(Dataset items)
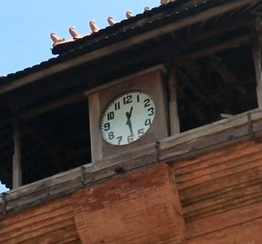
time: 12:28
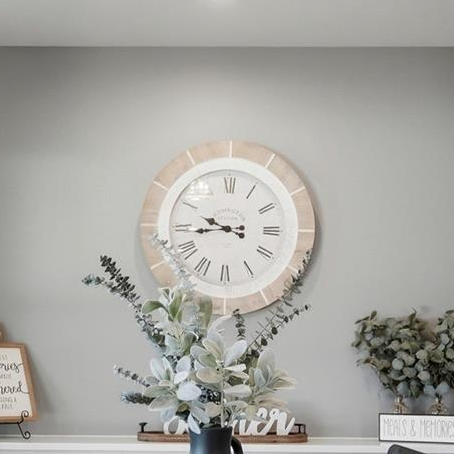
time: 9:43
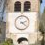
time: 2:21
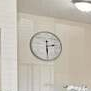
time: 2:29
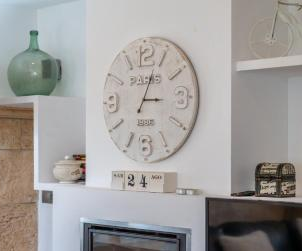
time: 3:04
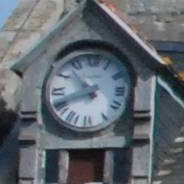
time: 10:41
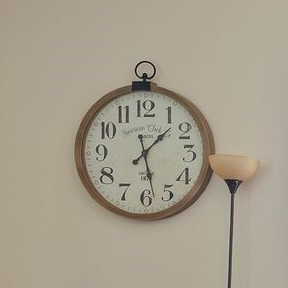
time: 1:28
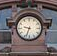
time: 9:33
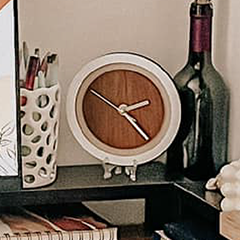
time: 2:23
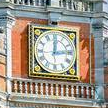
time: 12:13
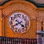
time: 4:40
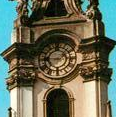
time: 1:43
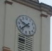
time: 9:38
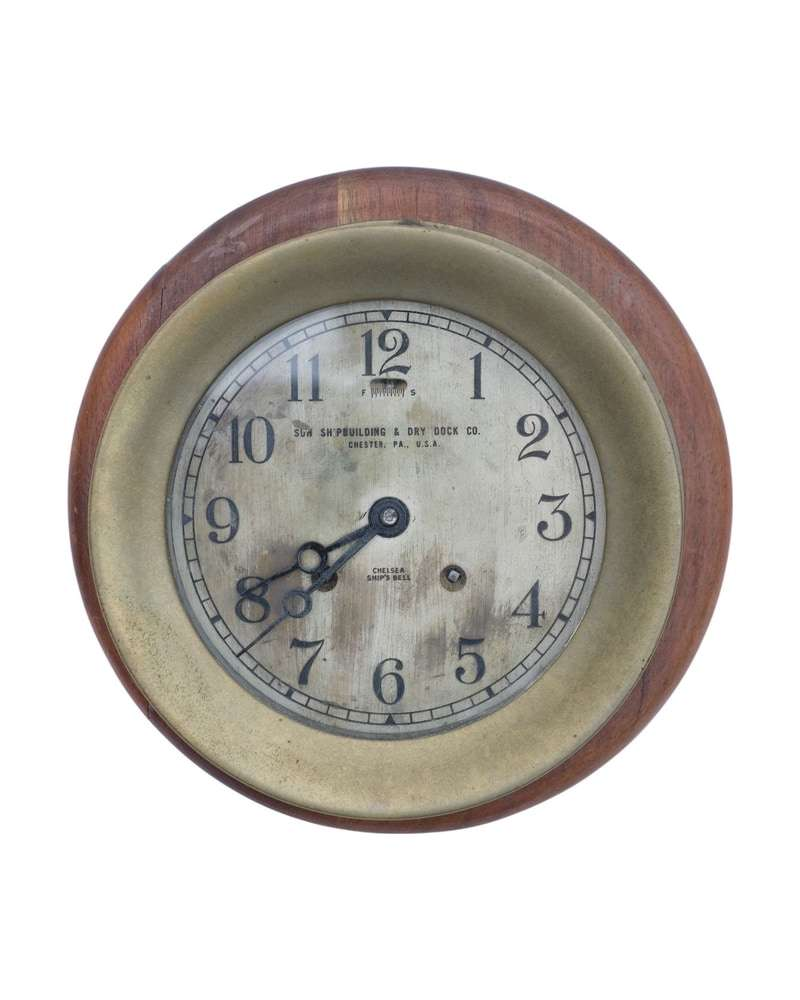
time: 7:40
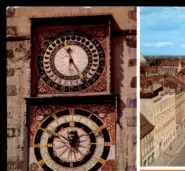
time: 11:24
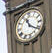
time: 11:21
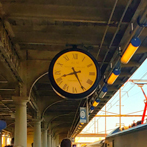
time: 8:25
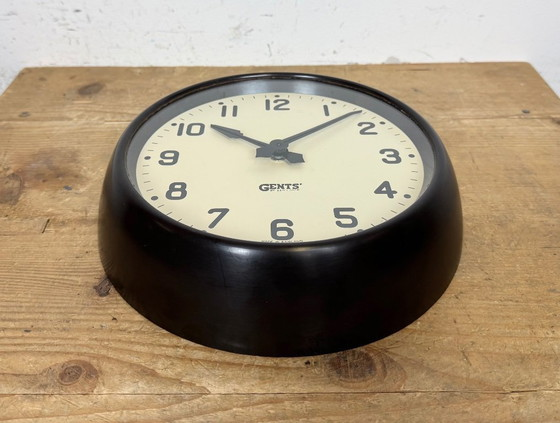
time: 10:07
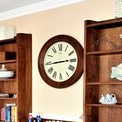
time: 2:44
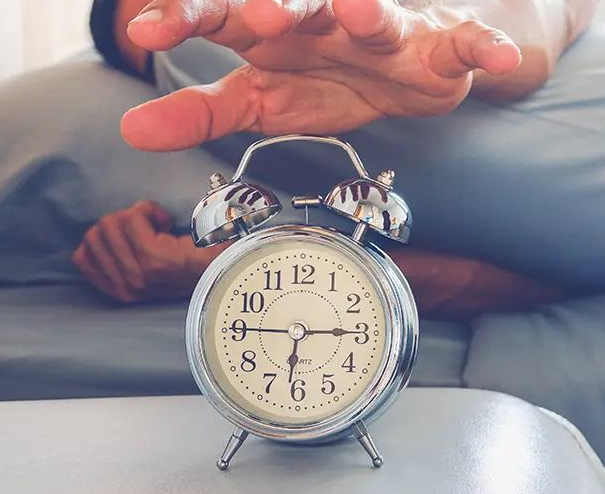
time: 6:14
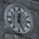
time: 12:26
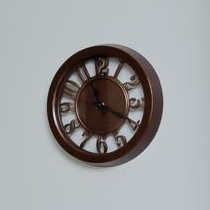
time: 11:19
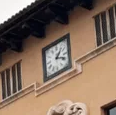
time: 1:18
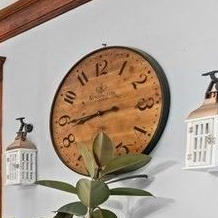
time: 8:43
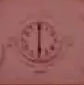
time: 6:00
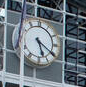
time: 5:20
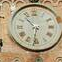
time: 10:31
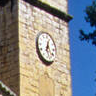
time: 6:27
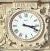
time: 3:18
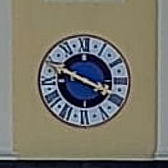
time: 3:48
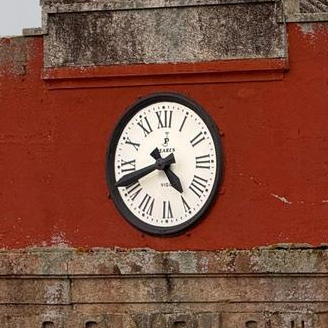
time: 4:41
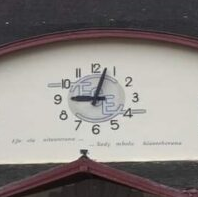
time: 9:03
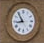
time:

# Exercise task
Please write out all the items above again, swapping "time" for "reading" and keeping everything else the same. Leave the pictures out of your answer.

# Correct response
reading: 12:28
reading: 9:43
reading: 2:21
reading: 2:29
reading: 3:04
reading: 10:41
reading: 1:28
reading: 9:33
reading: 2:23
reading: 12:13
reading: 4:40
reading: 1:43
reading: 9:38
reading: 7:40
reading: 11:24
reading: 11:21
reading: 8:25
reading: 10:07
reading: 2:44
reading: 6:14
reading: 12:26
reading: 11:19
reading: 1:18
reading: 8:43
reading: 6:00
reading: 5:20
reading: 10:31
reading: 6:27
reading: 3:18
reading: 3:48
reading: 4:41
reading: 9:03
reading:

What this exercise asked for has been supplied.